Mindful of the lapses of the past that have now ballooned into the nightmare of the Niger Delta, the Ogun State Government is blazing the trail in the application of a new approach to developing the gas project in Olokola, with innovative templates for managing community relations and labour issues.
Numerous skills acquisition and training programmes have also been established all over Nigeria to’ promote employment generation and job creation. Several first ladies have built gender-friendly skill acquisition centres as part of their efforts to create and expand opportunities for women. Skills centres have a role to play in empowering the youth to become active participants in the nation’s economy. If properly funded and well run they have the potential to build an impressive army of skilled and employable workers. The National Directorate of Employment has been around for many years to, as its name suggests, generate employment. This it does mostly through training and encouraging self-employment. The agency recently published a total of 693 persons who on a state by state asis have benefited from loans disbursement. Not a figure to celebrate if compared with the teeming numbers of unemployment youths! On its own part, the Educational Trust Fund (ETF) announced recently that it was going to revamp technical and vocational education. The good sense in this strategy is that it brings a renewed interest in subjects that have up till now been shunned for the elusive white-collar jobs. More importantly, this should stem the practice of importing technicians and experts to perform jobs due to the shortage of relevant skills in the country.

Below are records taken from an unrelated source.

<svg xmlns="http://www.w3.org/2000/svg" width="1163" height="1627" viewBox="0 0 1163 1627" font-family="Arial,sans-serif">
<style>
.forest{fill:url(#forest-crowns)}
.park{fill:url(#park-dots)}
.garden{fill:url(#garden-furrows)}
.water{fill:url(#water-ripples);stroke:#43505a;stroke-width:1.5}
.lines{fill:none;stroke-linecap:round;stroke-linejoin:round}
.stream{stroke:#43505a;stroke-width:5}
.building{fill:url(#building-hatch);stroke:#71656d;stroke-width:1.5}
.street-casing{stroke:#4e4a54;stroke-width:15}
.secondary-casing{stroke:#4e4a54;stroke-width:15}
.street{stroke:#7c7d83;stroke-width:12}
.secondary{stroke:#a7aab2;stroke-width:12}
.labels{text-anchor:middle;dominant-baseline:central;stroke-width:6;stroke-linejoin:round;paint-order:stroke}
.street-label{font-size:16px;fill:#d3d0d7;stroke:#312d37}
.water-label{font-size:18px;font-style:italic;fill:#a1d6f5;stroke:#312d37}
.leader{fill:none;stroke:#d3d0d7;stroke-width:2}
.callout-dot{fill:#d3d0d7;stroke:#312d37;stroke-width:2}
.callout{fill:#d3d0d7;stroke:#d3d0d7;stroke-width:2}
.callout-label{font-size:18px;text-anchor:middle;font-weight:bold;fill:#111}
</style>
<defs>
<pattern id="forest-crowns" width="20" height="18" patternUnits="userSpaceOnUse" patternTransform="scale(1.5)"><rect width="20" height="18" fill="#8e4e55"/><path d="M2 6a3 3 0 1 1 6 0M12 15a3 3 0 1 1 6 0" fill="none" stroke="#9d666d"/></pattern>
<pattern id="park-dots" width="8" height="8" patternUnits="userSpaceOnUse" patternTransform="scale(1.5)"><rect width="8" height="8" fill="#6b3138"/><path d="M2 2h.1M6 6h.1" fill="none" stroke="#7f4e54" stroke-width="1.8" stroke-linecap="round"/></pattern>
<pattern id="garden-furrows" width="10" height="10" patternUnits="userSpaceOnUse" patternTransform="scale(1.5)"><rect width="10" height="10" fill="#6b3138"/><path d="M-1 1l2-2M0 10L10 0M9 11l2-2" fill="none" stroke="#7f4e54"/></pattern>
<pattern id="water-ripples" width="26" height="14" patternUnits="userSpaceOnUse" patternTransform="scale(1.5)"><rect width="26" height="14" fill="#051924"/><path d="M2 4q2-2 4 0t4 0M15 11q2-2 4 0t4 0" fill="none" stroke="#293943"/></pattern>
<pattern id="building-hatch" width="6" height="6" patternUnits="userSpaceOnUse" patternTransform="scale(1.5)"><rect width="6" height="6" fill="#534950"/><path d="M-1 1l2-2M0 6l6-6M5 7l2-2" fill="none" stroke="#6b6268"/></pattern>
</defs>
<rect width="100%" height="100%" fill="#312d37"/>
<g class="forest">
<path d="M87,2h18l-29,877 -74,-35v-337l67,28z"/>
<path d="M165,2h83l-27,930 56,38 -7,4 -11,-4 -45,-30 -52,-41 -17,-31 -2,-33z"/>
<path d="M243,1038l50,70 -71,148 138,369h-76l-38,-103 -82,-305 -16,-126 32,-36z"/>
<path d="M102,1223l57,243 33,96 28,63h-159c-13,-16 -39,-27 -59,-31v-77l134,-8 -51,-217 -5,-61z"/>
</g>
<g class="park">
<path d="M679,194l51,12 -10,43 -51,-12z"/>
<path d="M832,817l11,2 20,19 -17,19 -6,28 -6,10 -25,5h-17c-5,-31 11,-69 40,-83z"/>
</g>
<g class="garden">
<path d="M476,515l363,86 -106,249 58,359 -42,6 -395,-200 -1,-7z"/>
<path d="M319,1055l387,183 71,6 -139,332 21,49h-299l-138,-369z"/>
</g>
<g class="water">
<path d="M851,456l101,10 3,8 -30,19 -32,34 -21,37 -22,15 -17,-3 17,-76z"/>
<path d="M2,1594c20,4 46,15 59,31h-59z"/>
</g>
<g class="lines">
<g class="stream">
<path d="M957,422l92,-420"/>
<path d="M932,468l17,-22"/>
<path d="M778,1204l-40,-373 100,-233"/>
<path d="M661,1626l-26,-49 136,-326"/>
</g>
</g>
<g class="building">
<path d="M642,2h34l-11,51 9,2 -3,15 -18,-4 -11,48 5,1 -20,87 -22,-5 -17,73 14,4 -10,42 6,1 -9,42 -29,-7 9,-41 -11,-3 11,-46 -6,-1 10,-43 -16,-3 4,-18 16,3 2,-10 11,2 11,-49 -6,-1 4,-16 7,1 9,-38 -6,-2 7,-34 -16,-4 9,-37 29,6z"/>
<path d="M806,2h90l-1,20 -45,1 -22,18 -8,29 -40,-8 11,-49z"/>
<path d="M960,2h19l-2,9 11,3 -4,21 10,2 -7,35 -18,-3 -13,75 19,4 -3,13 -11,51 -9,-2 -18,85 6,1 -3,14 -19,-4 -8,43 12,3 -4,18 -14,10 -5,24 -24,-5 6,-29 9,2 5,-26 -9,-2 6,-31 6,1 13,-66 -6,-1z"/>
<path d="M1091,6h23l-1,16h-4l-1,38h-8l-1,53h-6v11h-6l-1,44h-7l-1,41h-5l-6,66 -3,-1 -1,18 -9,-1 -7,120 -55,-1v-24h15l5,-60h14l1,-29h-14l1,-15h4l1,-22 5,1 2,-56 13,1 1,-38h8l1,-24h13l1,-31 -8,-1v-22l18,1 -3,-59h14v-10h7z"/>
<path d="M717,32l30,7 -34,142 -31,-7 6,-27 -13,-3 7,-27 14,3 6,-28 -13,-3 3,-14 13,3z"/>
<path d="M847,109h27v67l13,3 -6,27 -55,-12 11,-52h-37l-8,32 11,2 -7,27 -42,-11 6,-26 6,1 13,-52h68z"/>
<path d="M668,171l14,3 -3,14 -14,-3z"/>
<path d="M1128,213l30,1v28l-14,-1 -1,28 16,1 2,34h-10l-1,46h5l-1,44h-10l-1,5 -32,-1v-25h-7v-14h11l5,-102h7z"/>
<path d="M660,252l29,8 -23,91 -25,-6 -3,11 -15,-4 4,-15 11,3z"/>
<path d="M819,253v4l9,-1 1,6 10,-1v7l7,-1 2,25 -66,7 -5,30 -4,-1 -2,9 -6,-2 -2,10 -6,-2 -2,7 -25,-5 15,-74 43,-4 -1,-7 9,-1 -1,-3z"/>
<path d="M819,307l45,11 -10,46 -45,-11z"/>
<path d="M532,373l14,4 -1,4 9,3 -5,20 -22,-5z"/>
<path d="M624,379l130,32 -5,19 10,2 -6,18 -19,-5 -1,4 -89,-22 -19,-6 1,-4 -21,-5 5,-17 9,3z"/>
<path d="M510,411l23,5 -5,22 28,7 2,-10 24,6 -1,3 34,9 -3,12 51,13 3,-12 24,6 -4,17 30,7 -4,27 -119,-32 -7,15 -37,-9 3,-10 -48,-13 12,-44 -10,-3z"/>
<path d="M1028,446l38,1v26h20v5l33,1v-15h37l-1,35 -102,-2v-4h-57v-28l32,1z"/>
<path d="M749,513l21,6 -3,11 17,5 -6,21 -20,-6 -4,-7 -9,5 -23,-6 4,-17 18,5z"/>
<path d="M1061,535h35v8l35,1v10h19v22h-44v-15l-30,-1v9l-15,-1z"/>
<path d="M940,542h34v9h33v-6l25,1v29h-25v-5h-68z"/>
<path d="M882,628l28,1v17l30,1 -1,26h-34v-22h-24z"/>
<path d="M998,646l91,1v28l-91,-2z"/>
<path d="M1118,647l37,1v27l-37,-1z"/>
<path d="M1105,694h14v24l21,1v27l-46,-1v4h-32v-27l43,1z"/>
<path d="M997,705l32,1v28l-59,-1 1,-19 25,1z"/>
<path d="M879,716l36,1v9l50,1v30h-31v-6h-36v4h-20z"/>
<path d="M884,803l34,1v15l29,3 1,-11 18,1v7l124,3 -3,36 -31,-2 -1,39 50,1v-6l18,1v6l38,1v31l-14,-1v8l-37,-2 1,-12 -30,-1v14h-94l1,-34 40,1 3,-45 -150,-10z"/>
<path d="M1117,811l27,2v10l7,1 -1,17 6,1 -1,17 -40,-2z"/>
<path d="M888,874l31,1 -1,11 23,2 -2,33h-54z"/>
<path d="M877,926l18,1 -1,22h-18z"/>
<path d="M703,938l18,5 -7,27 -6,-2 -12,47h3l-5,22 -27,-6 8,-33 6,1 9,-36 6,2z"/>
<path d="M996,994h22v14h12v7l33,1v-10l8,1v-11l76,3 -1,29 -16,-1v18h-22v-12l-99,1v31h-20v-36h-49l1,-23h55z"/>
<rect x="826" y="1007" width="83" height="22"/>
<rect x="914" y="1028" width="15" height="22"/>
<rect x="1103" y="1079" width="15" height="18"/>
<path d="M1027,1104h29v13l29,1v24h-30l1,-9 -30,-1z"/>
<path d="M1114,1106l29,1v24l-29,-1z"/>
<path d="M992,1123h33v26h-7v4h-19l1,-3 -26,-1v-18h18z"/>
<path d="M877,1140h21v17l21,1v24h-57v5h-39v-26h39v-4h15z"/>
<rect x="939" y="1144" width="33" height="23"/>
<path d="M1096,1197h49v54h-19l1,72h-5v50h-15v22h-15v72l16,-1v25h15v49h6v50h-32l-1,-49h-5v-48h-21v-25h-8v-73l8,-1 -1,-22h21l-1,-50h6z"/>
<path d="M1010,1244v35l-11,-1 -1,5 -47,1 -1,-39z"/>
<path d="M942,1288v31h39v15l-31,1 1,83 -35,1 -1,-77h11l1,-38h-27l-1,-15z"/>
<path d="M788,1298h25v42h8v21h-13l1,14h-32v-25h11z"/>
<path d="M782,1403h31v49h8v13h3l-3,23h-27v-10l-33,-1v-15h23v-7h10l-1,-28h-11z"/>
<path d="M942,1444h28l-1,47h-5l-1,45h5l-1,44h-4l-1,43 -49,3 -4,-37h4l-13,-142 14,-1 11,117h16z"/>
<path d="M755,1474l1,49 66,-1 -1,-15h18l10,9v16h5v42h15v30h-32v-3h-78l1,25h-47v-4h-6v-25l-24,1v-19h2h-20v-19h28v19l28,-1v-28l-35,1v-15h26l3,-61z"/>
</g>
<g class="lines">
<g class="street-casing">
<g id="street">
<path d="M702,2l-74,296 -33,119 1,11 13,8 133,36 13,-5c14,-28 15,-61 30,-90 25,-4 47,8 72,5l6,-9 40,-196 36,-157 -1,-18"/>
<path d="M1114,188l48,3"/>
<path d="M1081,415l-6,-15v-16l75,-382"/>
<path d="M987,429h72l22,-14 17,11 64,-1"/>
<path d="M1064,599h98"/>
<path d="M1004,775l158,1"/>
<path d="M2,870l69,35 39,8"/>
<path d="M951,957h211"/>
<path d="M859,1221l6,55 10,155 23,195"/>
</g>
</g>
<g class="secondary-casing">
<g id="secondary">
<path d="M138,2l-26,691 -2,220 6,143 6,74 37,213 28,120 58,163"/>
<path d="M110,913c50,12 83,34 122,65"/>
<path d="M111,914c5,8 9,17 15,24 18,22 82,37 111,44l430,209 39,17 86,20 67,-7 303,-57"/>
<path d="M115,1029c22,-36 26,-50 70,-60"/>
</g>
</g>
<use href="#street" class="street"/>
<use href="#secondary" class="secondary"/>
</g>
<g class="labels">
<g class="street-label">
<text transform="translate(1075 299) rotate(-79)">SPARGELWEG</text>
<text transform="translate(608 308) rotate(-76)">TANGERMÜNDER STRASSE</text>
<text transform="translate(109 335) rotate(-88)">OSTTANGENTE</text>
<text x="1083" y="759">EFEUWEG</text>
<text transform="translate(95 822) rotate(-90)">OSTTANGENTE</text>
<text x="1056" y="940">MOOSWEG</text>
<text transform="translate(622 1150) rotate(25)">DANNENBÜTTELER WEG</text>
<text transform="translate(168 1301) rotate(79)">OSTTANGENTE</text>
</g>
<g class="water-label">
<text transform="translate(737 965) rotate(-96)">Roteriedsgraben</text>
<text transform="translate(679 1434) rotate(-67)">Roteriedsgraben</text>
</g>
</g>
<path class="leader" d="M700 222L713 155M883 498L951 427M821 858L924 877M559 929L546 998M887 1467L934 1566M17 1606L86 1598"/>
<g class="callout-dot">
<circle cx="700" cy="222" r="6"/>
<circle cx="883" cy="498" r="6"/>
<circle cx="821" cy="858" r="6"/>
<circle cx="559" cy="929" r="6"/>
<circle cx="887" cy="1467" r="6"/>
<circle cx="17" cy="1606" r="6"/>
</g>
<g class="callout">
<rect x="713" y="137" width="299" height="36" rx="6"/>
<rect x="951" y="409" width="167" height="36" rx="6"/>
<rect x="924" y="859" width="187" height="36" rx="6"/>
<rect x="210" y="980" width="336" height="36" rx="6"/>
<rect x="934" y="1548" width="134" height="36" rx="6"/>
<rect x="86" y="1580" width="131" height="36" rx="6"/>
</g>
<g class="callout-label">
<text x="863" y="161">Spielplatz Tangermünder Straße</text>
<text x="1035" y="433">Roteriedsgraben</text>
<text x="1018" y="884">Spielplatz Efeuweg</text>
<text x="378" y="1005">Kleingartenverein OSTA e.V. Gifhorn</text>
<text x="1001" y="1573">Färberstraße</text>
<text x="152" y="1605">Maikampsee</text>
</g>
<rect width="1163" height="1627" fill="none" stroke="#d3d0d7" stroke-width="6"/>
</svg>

The Ogun State Employment Generation Programme (OGEGEP) now known as the Bureau for Employment Generation was set up by the Administration of Governor Gbenga Daniel to tackle the unemployment situation in the State, especially amongst the youth. It provides training for youths in agricultural and non-agricultural/vocational skills and supports them to set up small businesses to earn a sustainable livelihood and ultimately become employers of labour in their own right. The concept of OGEGEP encapsulates the goals set by the State’s development agenda to provide decent and productive employment and reduce the rate of unemployment to the barest minimum in the State as well as address poverty alleviation.
To date over 20,000 jobs – both directly and indirectly – have been created under this programme, which has certainly gone a long way in getting youths off the streets into productive and decent employment. With this record of the Daniel Administration, it is perhaps not a coincidence that despite its nearness to the volatile Lagos metropolis, Ogun remains one of the most peaceful states in the federation.